[Math] What areas of pure mathematics research are best for a post-PhD transition to industry

careersoft-question

I have a student who is looking to start a PhD in pure mathematics. She is talented and motivated, and will do quite well. She is still in a phase of her development where she is still open to the possibility of working in a broad range of research areas. In order to offset the risk of not finding an academic job post-PhD she would like to write a dissertation that will give her increased likelihood of finding work in industry. She wants to do research in pure mathematics however, i.e. prefers proving theorems to writing code or testing models.

Question: What areas of pure mathematics research are best for a post-PhD transition to industry? Please be as specific as possible.

Answers to the questions here and here are certainly relevant, but these questions are obviously distinct from my question. I think this question is useful to the pure mathematics community in that it addresses the fact that there are so many qualified academic job applicants in recent years. (For this reason, I hope the community gives the question a chance.)

Best Answer

Probability. A strong background in probability will permit to qualify for jobs in statistics and financial math. See AMS Notices where a lot of statistics about the employment of recent PhD is published yearly. And a salary survey.

EDIT. My second guess was combinatorics/coding theory or PDE. But my friend explained me that PURE combinatorics is not so hot in the (industrial) job market, coding theory is not pure math, and pure PDE is very different from numerical PDE, the last thing is of course in great demand.
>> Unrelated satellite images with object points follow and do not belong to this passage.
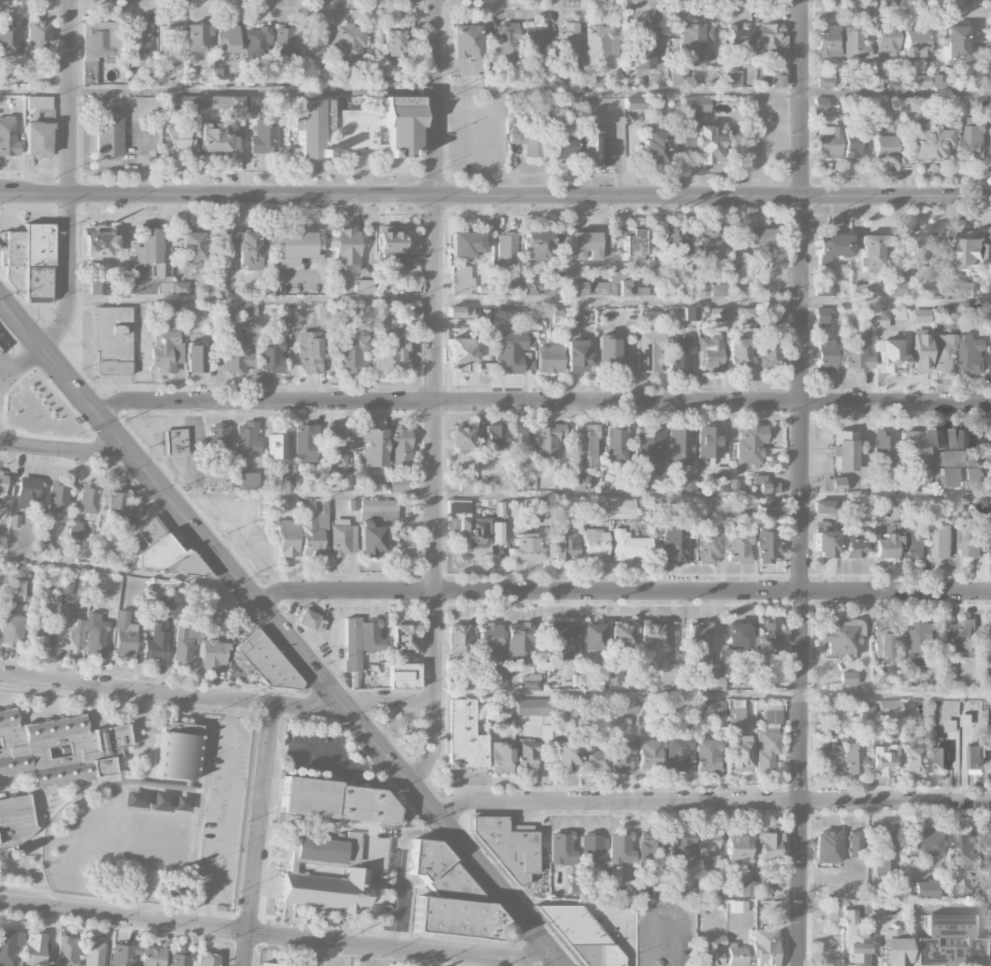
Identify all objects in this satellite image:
building: (39, 36)
building: (9, 38)
building: (226, 39)
building: (738, 39)
building: (771, 39)
building: (505, 40)
building: (138, 41)
building: (194, 41)
building: (533, 41)
building: (465, 42)
building: (826, 42)
building: (257, 43)
building: (283, 43)
building: (392, 43)
building: (854, 43)
building: (887, 43)
building: (915, 43)
building: (954, 44)
building: (313, 45)
building: (349, 45)
building: (566, 46)
building: (601, 46)
building: (96, 47)
building: (644, 47)
building: (688, 50)
building: (331, 72)
building: (775, 78)
building: (734, 79)
building: (468, 80)
building: (826, 80)
building: (878, 80)
building: (596, 81)
building: (921, 81)
building: (943, 81)
road: (495, 91)
building: (39, 102)
building: (183, 103)
building: (634, 103)
building: (820, 104)
building: (911, 104)
building: (695, 105)
building: (225, 106)
building: (249, 107)
building: (864, 109)
building: (294, 117)
building: (400, 127)
building: (109, 133)
building: (8, 135)
building: (263, 136)
building: (179, 137)
building: (216, 138)
building: (37, 139)
building: (974, 140)
building: (701, 141)
building: (828, 142)
building: (928, 142)
building: (854, 143)
building: (534, 146)
building: (590, 146)
building: (563, 147)
building: (653, 147)
building: (885, 147)
road: (70, 180)
road: (495, 195)
building: (98, 243)
building: (465, 244)
building: (764, 244)
building: (584, 245)
building: (676, 245)
building: (192, 246)
building: (389, 246)
building: (633, 246)
building: (536, 247)
building: (346, 248)
building: (506, 248)
building: (712, 248)
building: (832, 248)
building: (247, 249)
building: (296, 249)
building: (917, 249)
building: (977, 249)
building: (29, 261)
building: (868, 263)
building: (152, 267)
building: (732, 278)
building: (504, 282)
building: (460, 283)
building: (99, 287)
building: (364, 287)
building: (533, 287)
building: (589, 288)
building: (630, 289)
building: (897, 289)
building: (965, 289)
building: (710, 290)
building: (824, 290)
road: (530, 299)
building: (244, 309)
building: (460, 312)
building: (900, 313)
building: (412, 314)
building: (689, 314)
building: (880, 314)
building: (952, 314)
building: (745, 315)
building: (773, 315)
building: (981, 315)
building: (822, 317)
building: (719, 319)
building: (141, 333)
building: (111, 341)
building: (165, 350)
building: (649, 350)
building: (767, 350)
building: (920, 351)
building: (352, 352)
building: (508, 352)
building: (309, 353)
building: (397, 353)
building: (460, 353)
building: (739, 353)
building: (856, 353)
building: (609, 354)
building: (680, 354)
building: (711, 354)
building: (943, 354)
building: (271, 355)
building: (827, 355)
building: (972, 355)
building: (234, 356)
building: (577, 356)
building: (890, 357)
road: (20, 359)
building: (194, 359)
building: (549, 359)
road: (486, 386)
road: (560, 387)
road: (691, 387)
road: (436, 396)
road: (543, 404)
building: (493, 437)
building: (940, 438)
building: (218, 439)
building: (246, 440)
building: (460, 440)
building: (174, 443)
building: (305, 443)
building: (547, 443)
building: (709, 443)
building: (277, 444)
building: (616, 444)
building: (335, 445)
building: (585, 445)
building: (749, 445)
building: (400, 446)
building: (517, 446)
building: (679, 446)
building: (373, 447)
building: (913, 448)
building: (882, 450)
road: (62, 451)
building: (649, 451)
building: (844, 451)
building: (964, 459)
building: (941, 469)
building: (346, 480)
building: (247, 481)
building: (284, 482)
road: (800, 482)
building: (576, 483)
building: (3, 484)
building: (467, 484)
building: (399, 485)
building: (636, 485)
building: (688, 485)
building: (837, 485)
building: (768, 488)
building: (27, 493)
building: (57, 498)
road: (582, 498)
building: (88, 499)
road: (170, 501)
building: (667, 503)
building: (321, 506)
building: (745, 506)
building: (823, 507)
building: (116, 508)
building: (772, 508)
building: (621, 509)
building: (375, 524)
building: (498, 532)
building: (473, 534)
building: (300, 538)
building: (342, 538)
building: (990, 540)
building: (913, 541)
building: (942, 541)
building: (674, 542)
building: (887, 542)
building: (972, 542)
building: (566, 544)
building: (708, 544)
building: (825, 544)
building: (594, 545)
building: (767, 545)
building: (628, 546)
building: (738, 547)
building: (525, 548)
building: (855, 549)
building: (165, 552)
road: (118, 574)
building: (67, 582)
building: (21, 590)
road: (623, 595)
building: (169, 607)
building: (310, 621)
building: (10, 630)
building: (68, 633)
building: (557, 633)
building: (620, 633)
building: (673, 633)
building: (650, 635)
building: (40, 636)
building: (95, 636)
building: (186, 636)
building: (125, 637)
building: (591, 637)
building: (740, 638)
building: (839, 638)
building: (963, 638)
building: (404, 639)
building: (458, 639)
building: (489, 639)
building: (883, 639)
building: (769, 640)
building: (360, 641)
building: (923, 641)
building: (157, 642)
building: (698, 643)
building: (519, 644)
building: (555, 652)
building: (213, 654)
building: (267, 662)
building: (670, 675)
building: (847, 678)
building: (400, 679)
building: (614, 679)
building: (714, 679)
building: (497, 682)
building: (531, 683)
building: (764, 684)
building: (460, 685)
road: (713, 694)
road: (171, 695)
road: (388, 701)
building: (623, 706)
building: (865, 706)
building: (717, 707)
building: (888, 708)
building: (910, 708)
building: (832, 709)
building: (532, 715)
building: (735, 718)
building: (967, 719)
building: (951, 726)
building: (463, 737)
building: (769, 738)
building: (58, 747)
building: (178, 751)
building: (740, 752)
building: (707, 753)
building: (527, 754)
building: (651, 754)
building: (679, 754)
building: (620, 755)
building: (565, 756)
building: (977, 757)
building: (500, 758)
building: (594, 759)
building: (853, 759)
building: (829, 760)
building: (911, 760)
building: (941, 760)
building: (883, 761)
building: (337, 801)
road: (713, 802)
building: (183, 803)
road: (220, 815)
building: (14, 819)
road: (452, 834)
road: (258, 836)
building: (160, 843)
building: (922, 843)
building: (855, 844)
building: (507, 846)
building: (650, 846)
building: (707, 846)
building: (769, 846)
building: (827, 847)
building: (561, 848)
building: (592, 848)
building: (619, 848)
building: (678, 849)
building: (320, 850)
building: (737, 850)
building: (883, 852)
building: (971, 852)
road: (402, 875)
building: (614, 876)
building: (747, 888)
building: (908, 889)
building: (924, 889)
building: (327, 890)
building: (680, 892)
building: (828, 892)
building: (451, 898)
road: (588, 904)
building: (738, 907)
building: (862, 908)
road: (666, 911)
building: (833, 914)
building: (582, 935)
road: (274, 936)
building: (854, 943)
building: (947, 943)
building: (7, 947)
building: (764, 947)
building: (893, 947)
building: (34, 950)
building: (711, 950)
building: (67, 951)
building: (93, 953)
building: (123, 955)
building: (735, 955)
building: (151, 957)
building: (208, 960)
building: (180, 961)
building: (272, 965)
EDIT2. Reply on Peter Shor's comment. The distinction between "pure" and "applied" math is not sharp. On my opinion, if a problem arises from a "real world application", it is applied math (like math physics, control theory, coding theory). If a problem arises from the inner logic of development of math then it is pure math (like Fermat's last theorem). But of course, the difference is fuzzy, and one can trace almost all math problems to the "real world". Frequently it happens like this: a problem arises in the real world, mathematicians like it, and start working on it, and then work and work, forgetting its real world origin. (Example: constructions with compass and ruler, etc.) Probability was also applied math at its origin. And it becomes pure math. Similar things we see in coding theory, math physics and computer science. A lot of "computer science" is pure math.